● **Exercise prompt**:
Pull out every line in the material below that contains the word "like".

[Saved data entries]
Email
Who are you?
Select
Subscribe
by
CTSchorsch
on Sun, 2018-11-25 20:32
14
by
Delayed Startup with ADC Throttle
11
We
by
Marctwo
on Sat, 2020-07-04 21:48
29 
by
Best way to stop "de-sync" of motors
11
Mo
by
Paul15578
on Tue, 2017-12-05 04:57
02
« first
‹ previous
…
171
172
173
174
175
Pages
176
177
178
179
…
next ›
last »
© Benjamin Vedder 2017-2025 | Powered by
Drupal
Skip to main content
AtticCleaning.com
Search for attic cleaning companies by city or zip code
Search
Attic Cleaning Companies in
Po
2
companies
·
...
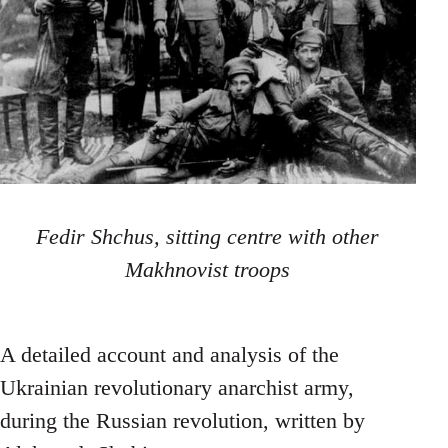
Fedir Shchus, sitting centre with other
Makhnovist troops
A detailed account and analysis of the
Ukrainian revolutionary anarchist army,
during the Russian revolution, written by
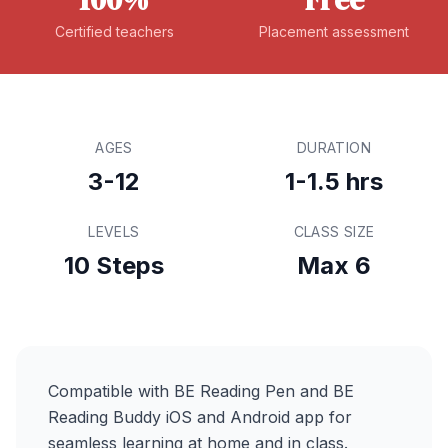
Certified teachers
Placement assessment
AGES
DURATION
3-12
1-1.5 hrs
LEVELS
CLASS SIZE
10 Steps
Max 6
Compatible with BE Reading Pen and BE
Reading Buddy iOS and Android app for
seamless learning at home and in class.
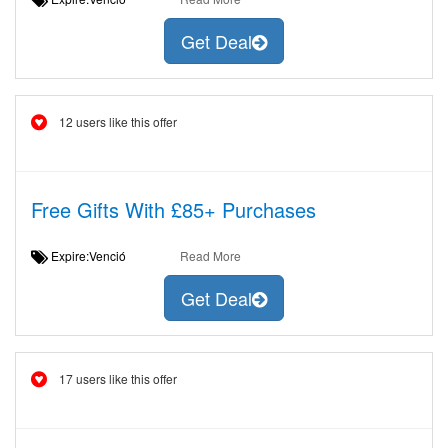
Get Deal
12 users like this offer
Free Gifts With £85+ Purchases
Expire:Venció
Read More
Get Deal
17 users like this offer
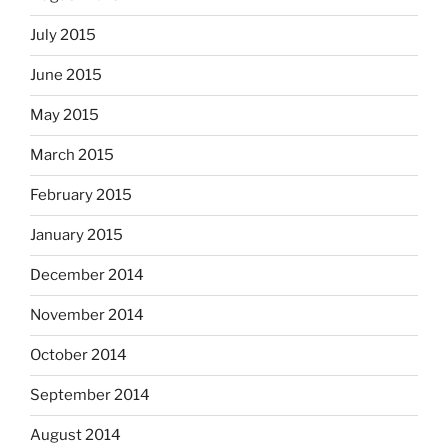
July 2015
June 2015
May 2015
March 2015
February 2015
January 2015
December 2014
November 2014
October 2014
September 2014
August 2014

● **Task answer**:
12 users like this offer
17 users like this offer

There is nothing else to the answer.